Altogether, the evidence presented here suggests that a “clock unit” regulating timing of cell division may be conserved from yeast to mammalian cells. The intricacy within the network of regulations among multiple Fox proteins, Sirtuin, mitotic cyclin/Cdk complexes, and their stoichiometric inhibitor reflects possible mechanisms through which timing and robustness of cell division is ensured for the more sophisticated living organisms.

Outlook

Deregulation of cell cycle timing, which speeds up or slows down the frequency of cyclin/Cdk oscillations, may result in disease development such as when mis-regulation of c-Myc and cyclin levels occur[80,81]. Because of the emergent role as hubs connecting intracellular pathways to control gene expression, Fkh may function as a building block that integrates regulatory modules to realize cell physiology. Within this scenario, molecular routes by which some cells (i) escape proper timing, (ii) alter dynamics of cell proliferation, and (iii) compromise viability potentially resulting in cellular dysfunctions and disease development in humans may be suggested to counter such escapes.

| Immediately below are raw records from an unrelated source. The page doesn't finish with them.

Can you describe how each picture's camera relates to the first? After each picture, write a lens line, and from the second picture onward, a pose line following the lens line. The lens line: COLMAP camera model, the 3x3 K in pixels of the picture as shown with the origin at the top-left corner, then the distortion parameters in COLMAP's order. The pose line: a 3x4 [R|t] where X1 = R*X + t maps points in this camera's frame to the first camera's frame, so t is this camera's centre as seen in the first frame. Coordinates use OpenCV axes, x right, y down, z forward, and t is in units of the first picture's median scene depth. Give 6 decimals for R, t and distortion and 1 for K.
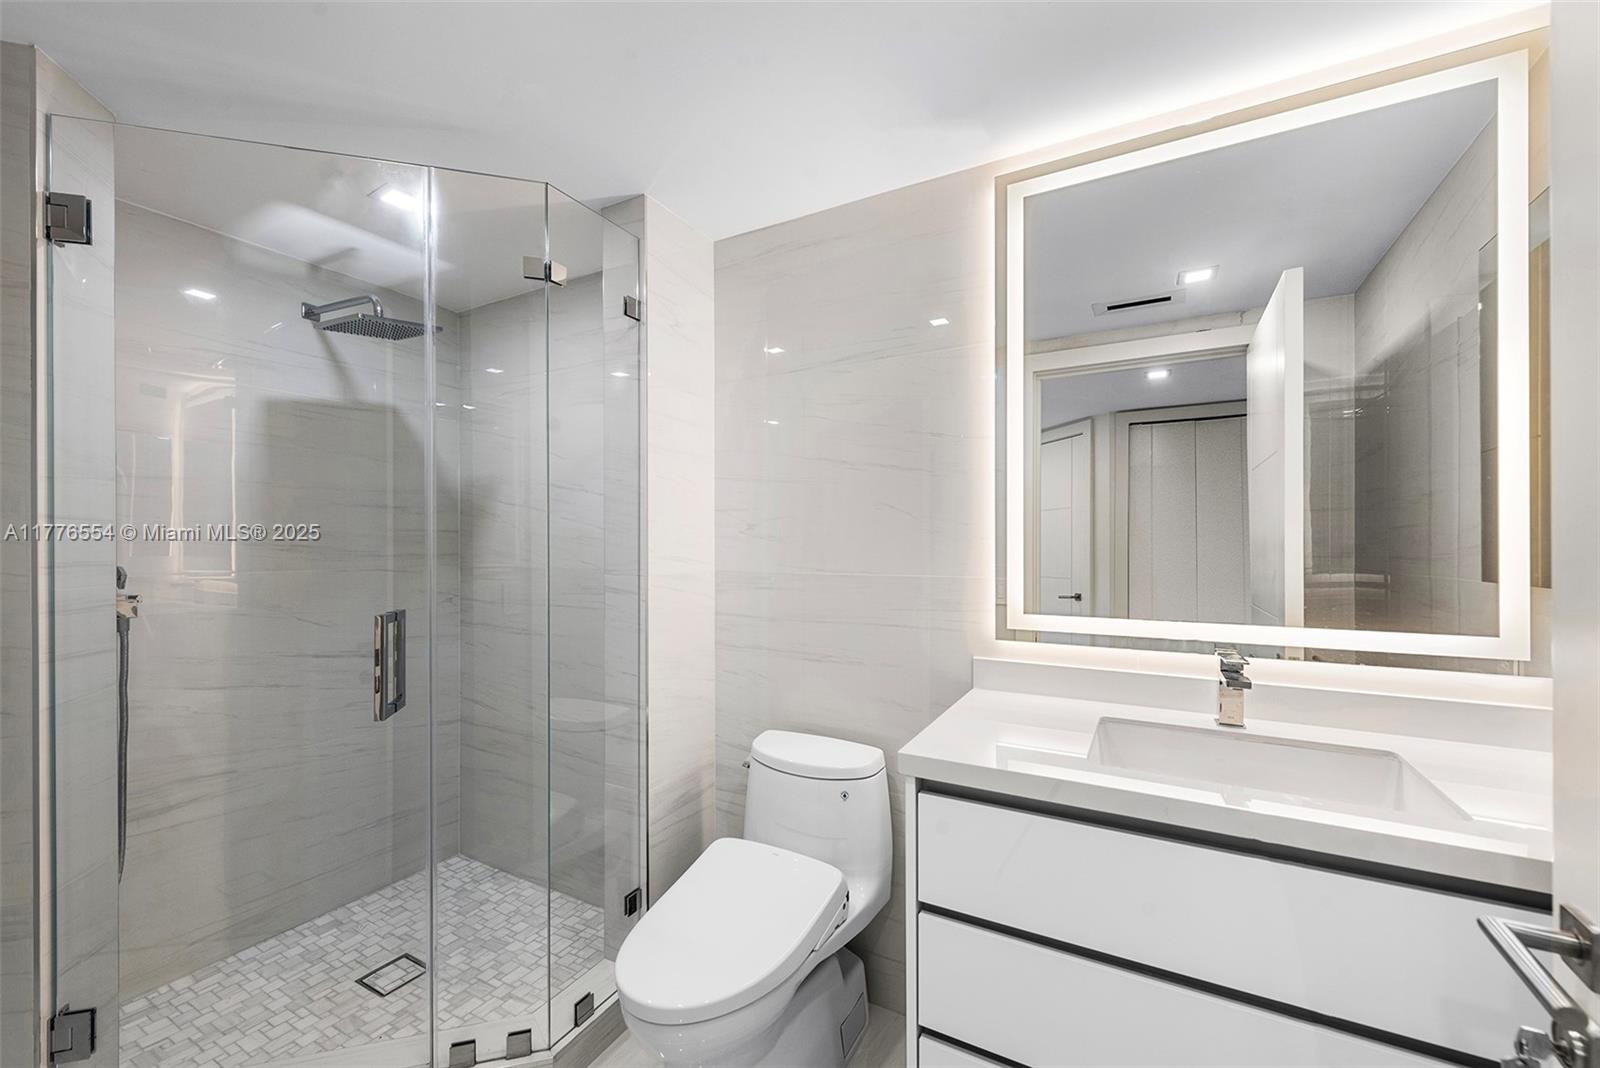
lens RADIAL K [[665.5, 0, 800.1], [0, 665.5, 535.7], [0, 0, 1]] dist [0.001944, 0.000548]
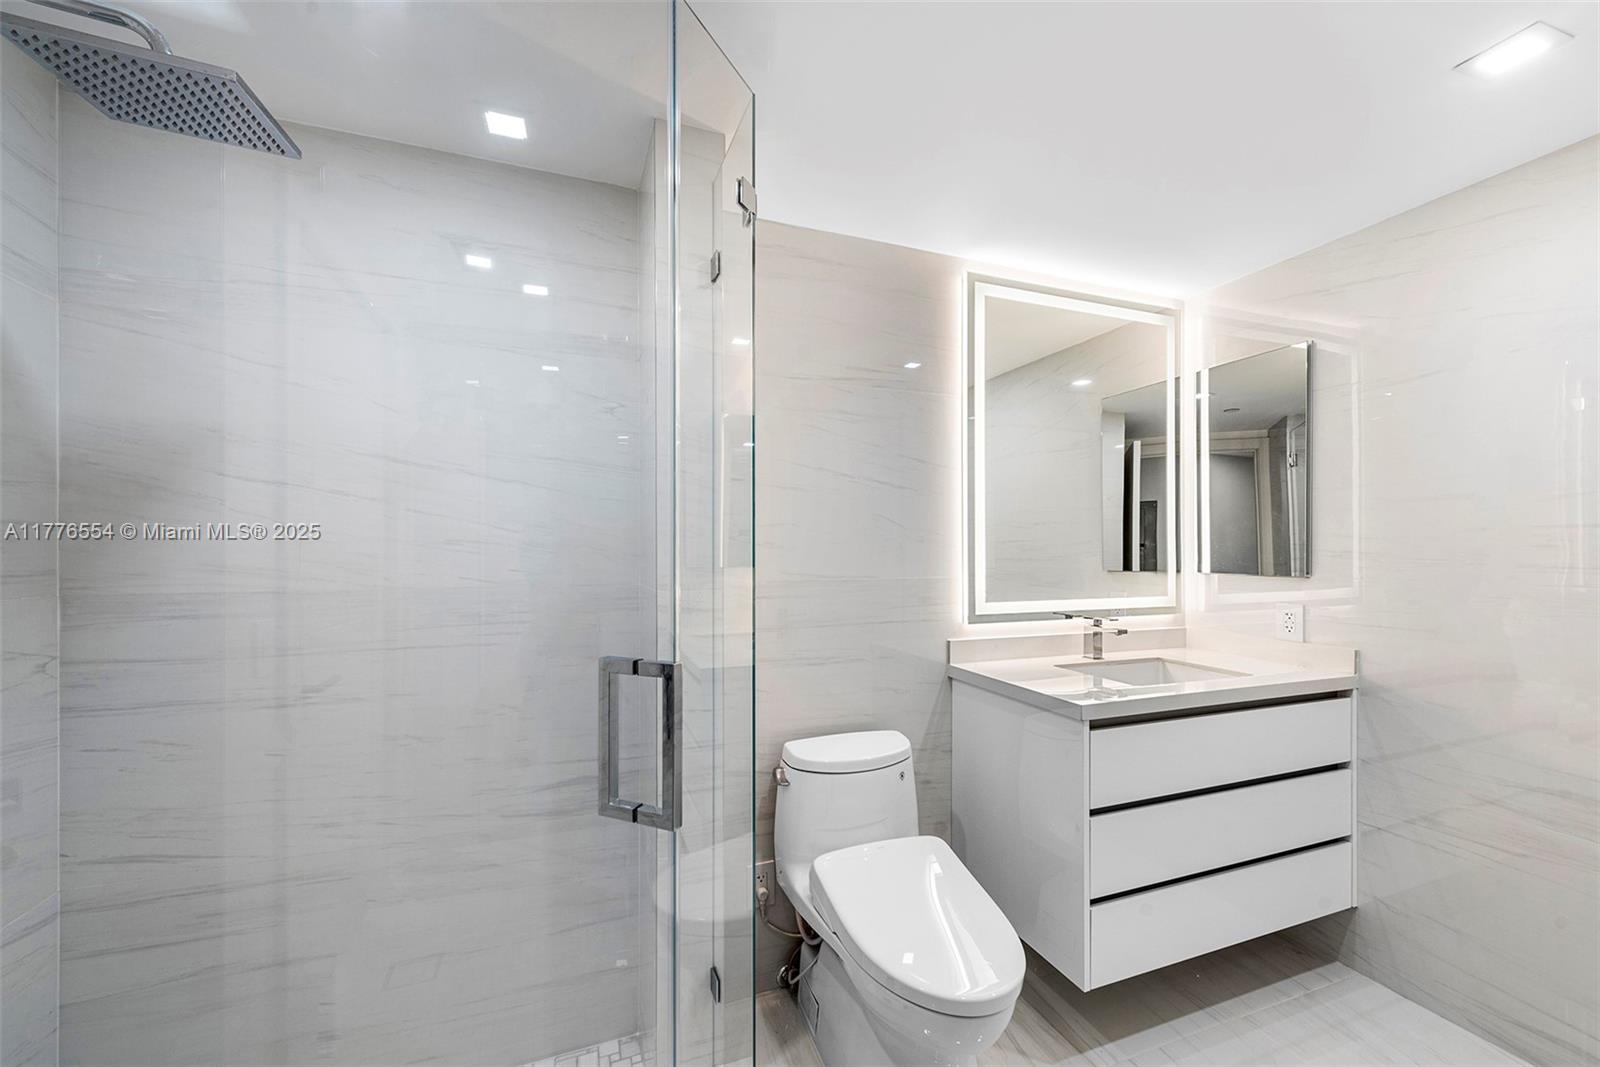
lens RADIAL K [[632.6, 0, 805.7], [0, 632.6, 543.8], [0, 0, 1]] dist [-0.004853, 0.001717]
pose [[0.622463, 0.008460, 0.782604, -0.872658], [-0.010084, 0.999945, -0.002788, 0.004781], [-0.782584, -0.006156, 0.622514, 0.467208]]
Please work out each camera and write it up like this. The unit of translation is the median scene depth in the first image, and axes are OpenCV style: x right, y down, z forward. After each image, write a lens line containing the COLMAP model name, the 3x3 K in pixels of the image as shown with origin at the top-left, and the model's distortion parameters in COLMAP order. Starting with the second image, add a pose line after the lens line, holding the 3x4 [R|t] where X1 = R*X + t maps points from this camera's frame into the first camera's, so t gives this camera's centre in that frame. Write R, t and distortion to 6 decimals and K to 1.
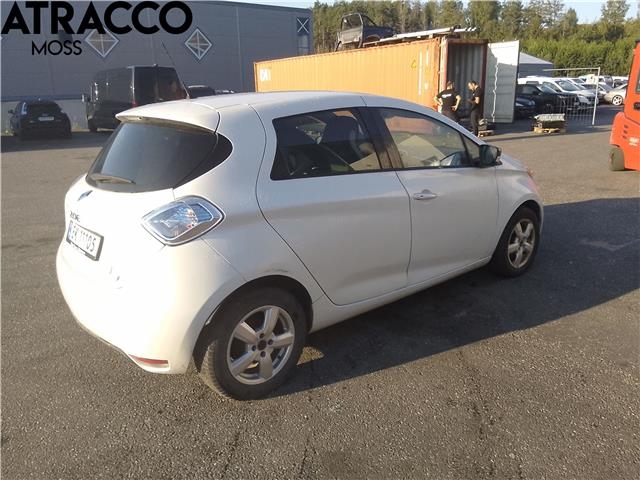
lens RADIAL K [[514.5, 0, 319.1], [0, 514.5, 243.1], [0, 0, 1]] dist [0.000994, -0.003056]
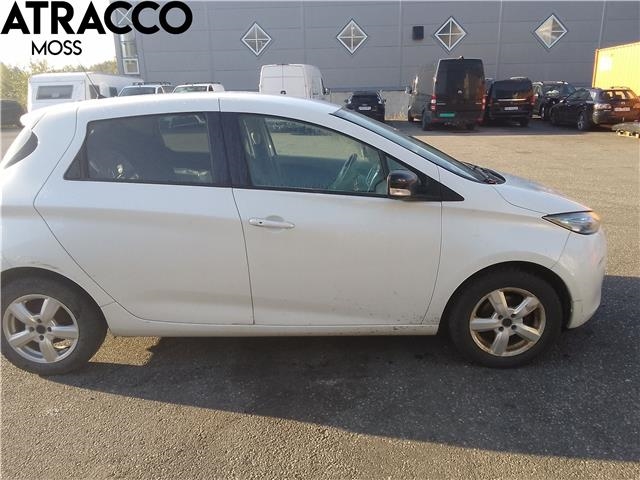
lens RADIAL K [[514.5, 0, 320.6], [0, 514.5, 240.7], [0, 0, 1]] dist [0.000994, -0.003056]
pose [[0.754510, 0.192295, -0.627485, 0.754962], [-0.184006, 0.979746, 0.078991, -0.138051], [0.629965, 0.055861, 0.774612, 0.402078]]
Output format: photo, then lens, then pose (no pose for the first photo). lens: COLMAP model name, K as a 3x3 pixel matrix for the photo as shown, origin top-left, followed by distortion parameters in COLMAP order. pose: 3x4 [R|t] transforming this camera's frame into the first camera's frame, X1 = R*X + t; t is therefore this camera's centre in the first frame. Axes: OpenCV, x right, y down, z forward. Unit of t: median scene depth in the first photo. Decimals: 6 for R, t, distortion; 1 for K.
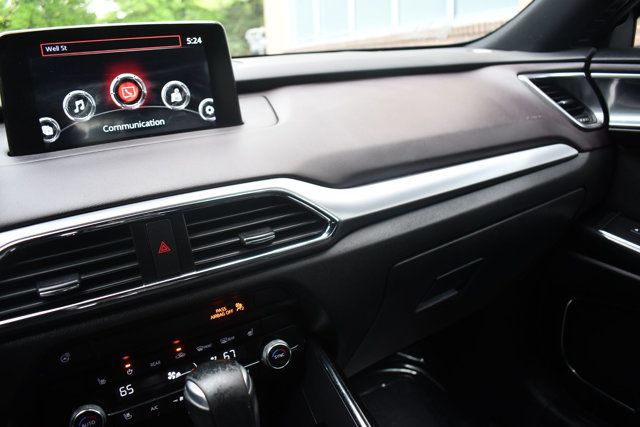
lens RADIAL K [[488.1, 0, 319.9], [0, 488.1, 209.5], [0, 0, 1]] dist [-0.111186, 0.029012]
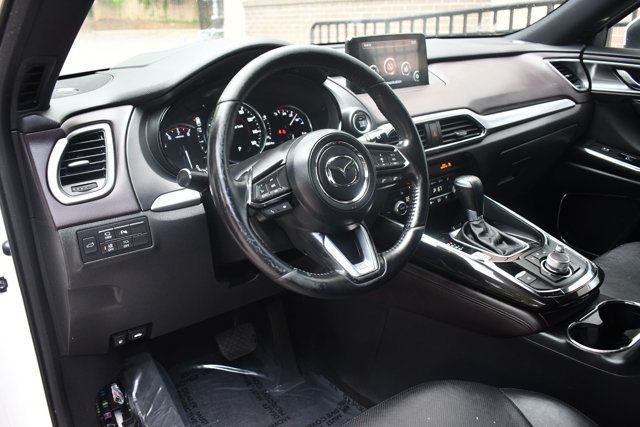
lens RADIAL K [[550.1, 0, 313.6], [0, 550.1, 211.1], [0, 0, 1]] dist [-0.090774, -0.007602]
pose [[0.992444, -0.004018, 0.122632, -0.987345], [-0.003814, 0.997970, 0.063569, 0.227356], [-0.122638, -0.063556, 0.990414, -1.319704]]
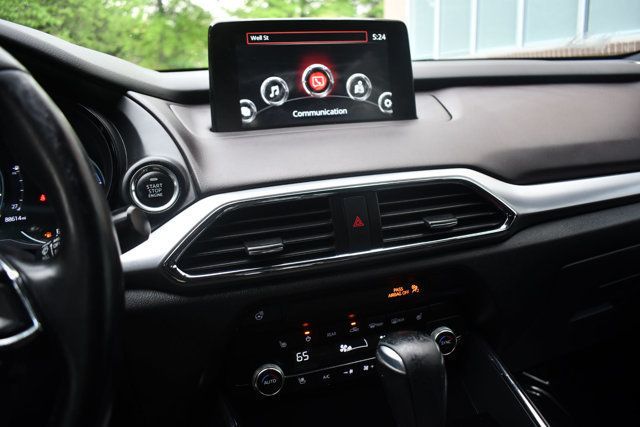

In humans, FoxM1 and FoxP transcription factors are the closest homologs of the yeast Fkh1 and Fkh2[67,82], and, of note, FoxM1 regulates the expression of the mitotic Cyclin B[83] similarly to the mechanism through which Fkh2 regulates Clb2 expression[26]. The awareness of emerging roles of FoxM1 and FoxO transcription factors as prognostic and predictive markers for the diagnosis and precise screening of cancer patients[84,85] suggests that a multi-scale, systems biology-driven understanding of the complex regulation between cyclin/Cdk activities and Fkh-centered transcriptional network may reveal new molecular mechanisms through which these factors act in the context of human physiology and its deregulation.